Een andere verdeling
Gemiddeld bezitten die tien rijkste mannen 150 miljard per persoon. Stel dat we besluiten dat ze ieder gemiddeld nog maar 15 miljard zouden mogen houden en dat we de rest, als wereldsamenleving, terug zouden eisen (ze hebben die rijkdom immers aan de samenleving onttrokken), dan zou er 1350 miljard dollar vrijkomen die verdeeld zouden kunnen worden onder de armste 3,1 miljard mensen. Dan zou ieder van die 3,1 miljard mensen 432 dollar krijgen. Dat betekent dat een gezin van vier mensen meer dan 1700 dollar rijker zou zijn.

Startbedrag
Dat is een aardig startbedrag voor mensen die niets of heel weinig hebben.
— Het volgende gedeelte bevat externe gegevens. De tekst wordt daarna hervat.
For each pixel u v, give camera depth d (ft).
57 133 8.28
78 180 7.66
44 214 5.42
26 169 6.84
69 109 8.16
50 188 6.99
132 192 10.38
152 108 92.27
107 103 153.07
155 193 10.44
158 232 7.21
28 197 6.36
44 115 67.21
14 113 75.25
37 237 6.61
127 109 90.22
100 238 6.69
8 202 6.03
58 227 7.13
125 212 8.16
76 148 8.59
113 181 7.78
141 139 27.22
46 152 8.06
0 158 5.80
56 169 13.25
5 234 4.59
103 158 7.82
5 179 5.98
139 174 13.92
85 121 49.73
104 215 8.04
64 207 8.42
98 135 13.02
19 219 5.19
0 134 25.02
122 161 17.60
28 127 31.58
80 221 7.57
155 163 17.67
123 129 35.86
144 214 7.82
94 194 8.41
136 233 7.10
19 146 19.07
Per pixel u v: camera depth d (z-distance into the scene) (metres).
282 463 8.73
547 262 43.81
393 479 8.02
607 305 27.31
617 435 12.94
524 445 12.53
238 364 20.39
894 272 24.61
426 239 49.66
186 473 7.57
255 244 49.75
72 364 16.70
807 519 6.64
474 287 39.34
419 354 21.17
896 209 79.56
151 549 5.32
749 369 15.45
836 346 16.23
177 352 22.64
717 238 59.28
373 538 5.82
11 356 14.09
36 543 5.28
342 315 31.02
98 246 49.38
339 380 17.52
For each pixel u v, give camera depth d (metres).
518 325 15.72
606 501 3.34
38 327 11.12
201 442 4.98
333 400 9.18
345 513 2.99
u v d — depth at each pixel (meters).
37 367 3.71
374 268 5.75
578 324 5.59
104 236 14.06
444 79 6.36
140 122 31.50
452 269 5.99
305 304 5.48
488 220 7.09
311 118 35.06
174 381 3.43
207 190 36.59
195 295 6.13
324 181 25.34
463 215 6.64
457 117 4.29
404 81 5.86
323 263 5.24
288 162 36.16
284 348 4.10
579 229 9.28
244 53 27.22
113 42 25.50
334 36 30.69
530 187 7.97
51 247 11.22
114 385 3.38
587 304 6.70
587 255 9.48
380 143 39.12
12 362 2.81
En die rijkste mannen, die zouden nog steeds een onvoorstelbare hoeveelheid geld hebben.

Reuring
En stel je eens voor dat de armste 3,1 miljard mensen ineens gezamenlijk een bedrag van 1350 miljard te besteden zouden hebben, dan zou dat, aan de onderkant van de samenleving een enorme economische activiteit tot gevolg hebben.

Belangen
Ik geef toe dat zo’n economische actie als het belasten van excessieve rijkdom ook gebaseerd is op een geloof. Op het geloof dat de economie de hele samenleving hoort te dienen, in plaats van het onderwerpen van de samenleving aan de belangen van grote ondernemingen met hun aandeelhouders en met beleggers.

Dienst
Uiteindelijk kun je rijken niet ongelimiteerd hun rijkdom afhandig maken. Al was het maar omdat sommige mensen hun rijkdom wel degelijk verdiend hebben omdat ze de maatschappij, op wat voor een manier dan ook, een grote dienst hebben bewezen.

Rijkdom en macht
Maar net zo min kunnen we toestaan dat een kleine groep superrijken hun rijkdom gebruikt om de rest van de samenleving aan hun zucht naar meer meer en nog eens meer te onderwerpen. Dan zal het niet zo heel lang duren voordat de rijkste tien mensen meer bezitten dan de rest van de mensheid samen. En met die rijkdom, en de macht die ze daarmee kunnen kopen, kunnen ze zich wat de rest van de samenleving dan nog bezit ook toe-eigenen.

Neerkijken
Dan bezitten die tien rijkste mensen de wereld met alles erop en eraan. Nu al gaan ze met raketten naar de rand van de ruimte om op die wereld neer te kijken. En waarom zouden ze niet. Dankzij die onzichtbare hand van de ‘vrije’ markt zijn ze er rijk genoeg voor.

De zogenaamde vrije markt
Culturele concepten hebben invloed op de werkelijkheid. Ten goede of ten kwade. Economische concepten zijn culturele concepten. Het zijn geen wetmatigheden. Ook de ‘vrije’ markt is een cultureel concept, geen wetmatigheid. Die ‘vrije’ markt werkt wel, maar niet voor ons allemaal. Voor sommigen werkt die markt uitstekend, voor de meesten van ons zal die zogenaamde ‘vrije’ markt eerder nadelig uitpakken.

Economie
Als mensen onderworpen worden aan een ideologie leidt dat altijd tot rampen. Economie hoort de samenleving te dienen, niet te onderwerpen.

En ook dat is een cultureel concept.